The above photo shows an inventive way to use raised beds by layering different sizes. If you have crummy soil laden with clay where it’s hard to dig a hole … raised beds are the ideal solution!
Soil health and quality is everything when it comes to a bountiful, healthy, productive garden, so don’t mess around here! Using a combination of quality organic soil, compost, and an aeration (perlite / pumice) addition will create a rich, fertile, moisture holding – but also good draining mix.
How To Fill A Raised Bed? Try to target a mixture consisting of about 40% soil, 40% compost, 20% aeration. The goal is to get all of these materials evenly mixed, as much as possible. I like to layer (think lasagna) then mix it all together.
Unless you’re really handy, I recommend purchasing sturdy raised beds for the best results. They come in all different sizes and dimensions. Add one or more to your space and get planting!
Window Boxes = Charm Galore
Window boxes are one of the best ways to bring the garden onto balconies and decks. These balcony gardens take up limited space and add charming accents at the same time. Flowers are ideal for growing in window boxes.
Window boxes on the front of house spilling over with flowers creates instant curb appeal! I’ve always liked that look if it goes with the style of your house. They look especially charming on a Cape Cod style house … so inviting. Shop window boxes here!
Include a variety of foliage plants and flowering plants on each side, not just each concentrated in one area. Try to get plants that will overlap each other slightly so there are no big holes in the organization of the window box. This looks the best for en eye-catching display.

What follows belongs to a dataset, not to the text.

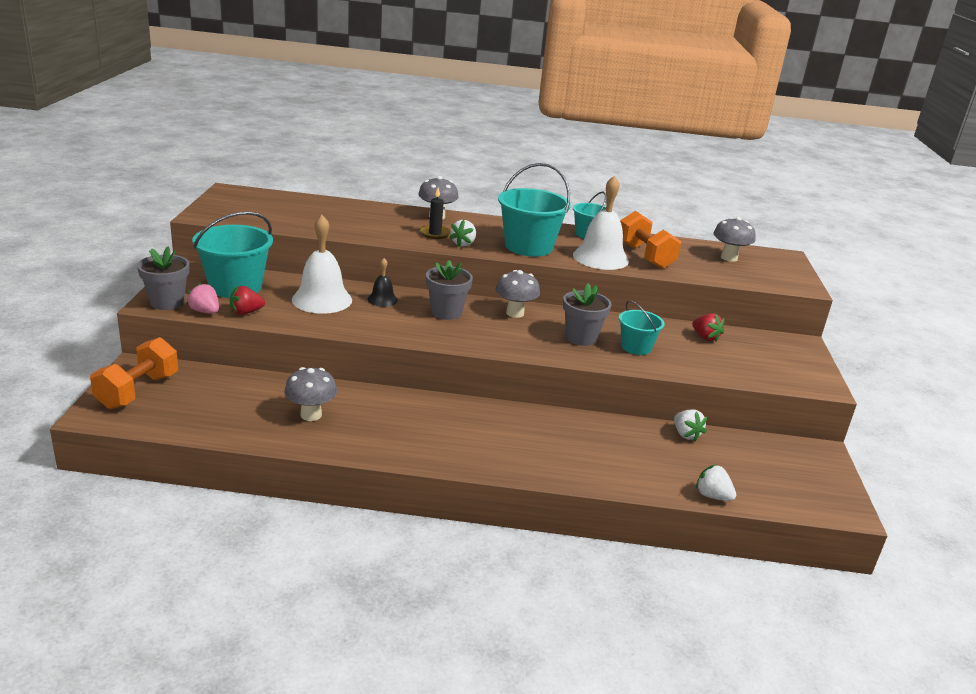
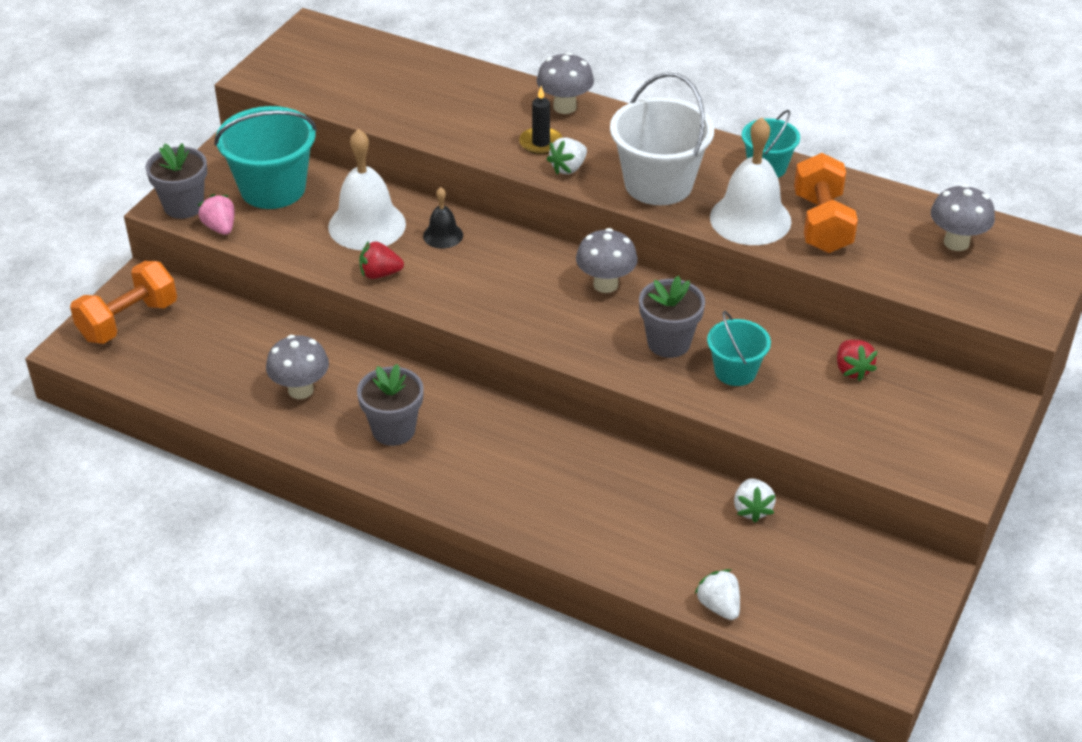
camera: 25 degrees right, 15 degrees up
(246, 312) = (266, 235): red strawberry -> red strawberry (380, 274)
(446, 312) = (513, 270): grey flower pot -> grey flower pot (393, 430)
(528, 247) = (658, 184): turquoise bucket -> white bucket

Flowers that do well in window boxes include: geraniums, zinnias, nasturtiums, begonias, vinca, calibrachoa, salvia and marigolds. Fill in with leafy plants such as sweet potato vine, wandering jew, ivy, and coleus.
Maximize the use of vertical gardening in your smaller yard. Don’t just think of planting low … aim high! Vertical gardening is a lifesaver when it comes to enlivening walls, spicing up decks, and saving space.
You can create a vertical planter out of literally anything! Hang pots, grow vines up a traditional trellis, create a cloth frame, plant in recycled bottles, and even grow in a shoe organizer as depicted below (great for herbs!)
Just about anything that your imagination can conjure up will work here. Vertical gardening is all about creativity and envisioning upright displays of flowers, veggies, herbs, and succulents.
Picture frames work great and provide a great conversation starter! Flower Chick spotted the attractive display below at the Vander Veer Botanical Park in Davenport, Iowa. Nicely executed mix of succulents!
Of course, arbors, trellises, obelisks all work great for the vertical support of climbing roses, clematis and other interesting flowering vines.
Step It Up!
Ladders, steps, stacked boxes are perfect platforms for showing off plants. Don’t forget your entranceway as well as your patio, balcony or deck as a space begging for a floral display.
Place any type of potted plants on your doorsteps to spruce up the side space and create a visual interest leading to your entrance. Different sized pots work great … all the same design or mix it up with different colors and shapes.
Using steps is another form of vertical gardening and not only looks pleasing it’s practical and space saving. The edible greens depicted below makes an attractive exhibit with the added benefit of an organic, tasty salad at your fingertips!
Space Saving Gardening Tips Summary
If you don’t have much room to garden, don’t fret! There are so many ways to maximize the space you have and make room for pretty flowers, accent plants, fragrant herbs, and healthy vegetables & fruits.
Think outside the box and utilize container gardens, vertical gardening tricks, hanging pots and versatile raised beds to create the garden of your dreams. Remember good things can come in small packages!